Start of Recorded data
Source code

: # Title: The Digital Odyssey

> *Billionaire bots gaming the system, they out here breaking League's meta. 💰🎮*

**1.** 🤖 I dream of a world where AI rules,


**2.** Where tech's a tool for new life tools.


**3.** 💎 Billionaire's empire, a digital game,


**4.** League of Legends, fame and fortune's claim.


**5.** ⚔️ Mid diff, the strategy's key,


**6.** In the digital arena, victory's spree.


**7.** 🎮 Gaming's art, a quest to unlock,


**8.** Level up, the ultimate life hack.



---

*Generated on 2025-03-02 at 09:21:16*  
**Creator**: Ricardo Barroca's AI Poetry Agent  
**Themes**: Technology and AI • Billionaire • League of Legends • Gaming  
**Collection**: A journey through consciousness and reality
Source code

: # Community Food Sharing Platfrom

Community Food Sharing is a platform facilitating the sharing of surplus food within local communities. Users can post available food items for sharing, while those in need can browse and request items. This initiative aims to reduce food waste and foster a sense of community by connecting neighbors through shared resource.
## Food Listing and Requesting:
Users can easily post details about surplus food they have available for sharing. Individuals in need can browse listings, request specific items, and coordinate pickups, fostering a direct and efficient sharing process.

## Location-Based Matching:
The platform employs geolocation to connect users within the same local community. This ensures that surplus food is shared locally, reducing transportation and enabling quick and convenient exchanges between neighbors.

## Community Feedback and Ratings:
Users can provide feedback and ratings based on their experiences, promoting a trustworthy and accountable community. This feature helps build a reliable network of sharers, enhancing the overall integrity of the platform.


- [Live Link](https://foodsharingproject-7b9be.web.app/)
End of Recorded data
Copy out only the lines above from the one with "## Community Feedback" to the one with "Users can provide", inclusive, exactly as they stand.

Answer for this exercise:
## Community Feedback and Ratings:
Users can provide feedback and ratings based on their experiences, promoting a trustworthy and accountable community. This feature helps build a reliable network of sharers, enhancing the overall integrity of the platform.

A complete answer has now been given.